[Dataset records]

+ + +

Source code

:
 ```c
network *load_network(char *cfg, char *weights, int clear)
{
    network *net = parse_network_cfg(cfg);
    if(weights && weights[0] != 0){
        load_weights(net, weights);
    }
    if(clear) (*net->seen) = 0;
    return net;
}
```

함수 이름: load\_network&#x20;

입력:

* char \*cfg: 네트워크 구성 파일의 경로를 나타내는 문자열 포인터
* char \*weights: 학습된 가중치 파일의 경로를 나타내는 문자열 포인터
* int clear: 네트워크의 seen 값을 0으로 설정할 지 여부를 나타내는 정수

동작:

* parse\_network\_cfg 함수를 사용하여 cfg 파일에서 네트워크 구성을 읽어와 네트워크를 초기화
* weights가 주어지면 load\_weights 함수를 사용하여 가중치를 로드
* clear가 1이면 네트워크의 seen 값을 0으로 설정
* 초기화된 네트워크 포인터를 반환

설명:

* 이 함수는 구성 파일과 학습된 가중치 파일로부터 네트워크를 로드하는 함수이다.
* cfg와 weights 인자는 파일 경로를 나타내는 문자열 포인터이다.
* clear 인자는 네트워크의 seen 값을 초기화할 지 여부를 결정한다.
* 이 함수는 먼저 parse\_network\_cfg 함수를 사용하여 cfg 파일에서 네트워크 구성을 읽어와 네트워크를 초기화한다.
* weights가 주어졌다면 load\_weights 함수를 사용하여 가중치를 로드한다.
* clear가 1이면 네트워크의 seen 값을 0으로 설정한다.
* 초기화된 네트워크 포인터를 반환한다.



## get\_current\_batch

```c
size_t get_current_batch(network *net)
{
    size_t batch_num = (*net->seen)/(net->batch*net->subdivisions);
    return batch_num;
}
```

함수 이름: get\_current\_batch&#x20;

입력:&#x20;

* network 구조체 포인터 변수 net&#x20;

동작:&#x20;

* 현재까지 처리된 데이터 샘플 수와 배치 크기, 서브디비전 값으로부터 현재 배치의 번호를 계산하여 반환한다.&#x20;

+ + +

| GOAL OF THE EXERCISE |
Write out the records again so that each line matches the original exactly.

| RESULT OF THE EXERCISE |
Source code

:
 ```c
network *load_network(char *cfg, char *weights, int clear)
{
    network *net = parse_network_cfg(cfg);
    if(weights && weights[0] != 0){
        load_weights(net, weights);
    }
    if(clear) (*net->seen) = 0;
    return net;
}
```

함수 이름: load\_network&#x20;

입력:

* char \*cfg: 네트워크 구성 파일의 경로를 나타내는 문자열 포인터
* char \*weights: 학습된 가중치 파일의 경로를 나타내는 문자열 포인터
* int clear: 네트워크의 seen 값을 0으로 설정할 지 여부를 나타내는 정수

동작:

* parse\_network\_cfg 함수를 사용하여 cfg 파일에서 네트워크 구성을 읽어와 네트워크를 초기화
* weights가 주어지면 load\_weights 함수를 사용하여 가중치를 로드
* clear가 1이면 네트워크의 seen 값을 0으로 설정
* 초기화된 네트워크 포인터를 반환

설명:

* 이 함수는 구성 파일과 학습된 가중치 파일로부터 네트워크를 로드하는 함수이다.
* cfg와 weights 인자는 파일 경로를 나타내는 문자열 포인터이다.
* clear 인자는 네트워크의 seen 값을 초기화할 지 여부를 결정한다.
* 이 함수는 먼저 parse\_network\_cfg 함수를 사용하여 cfg 파일에서 네트워크 구성을 읽어와 네트워크를 초기화한다.
* weights가 주어졌다면 load\_weights 함수를 사용하여 가중치를 로드한다.
* clear가 1이면 네트워크의 seen 값을 0으로 설정한다.
* 초기화된 네트워크 포인터를 반환한다.



## get\_current\_batch

```c
size_t get_current_batch(network *net)
{
    size_t batch_num = (*net->seen)/(net->batch*net->subdivisions);
    return batch_num;
}
```

함수 이름: get\_current\_batch&#x20;

입력:&#x20;

* network 구조체 포인터 변수 net&#x20;

동작:&#x20;

* 현재까지 처리된 데이터 샘플 수와 배치 크기, 서브디비전 값으로부터 현재 배치의 번호를 계산하여 반환한다.&#x20;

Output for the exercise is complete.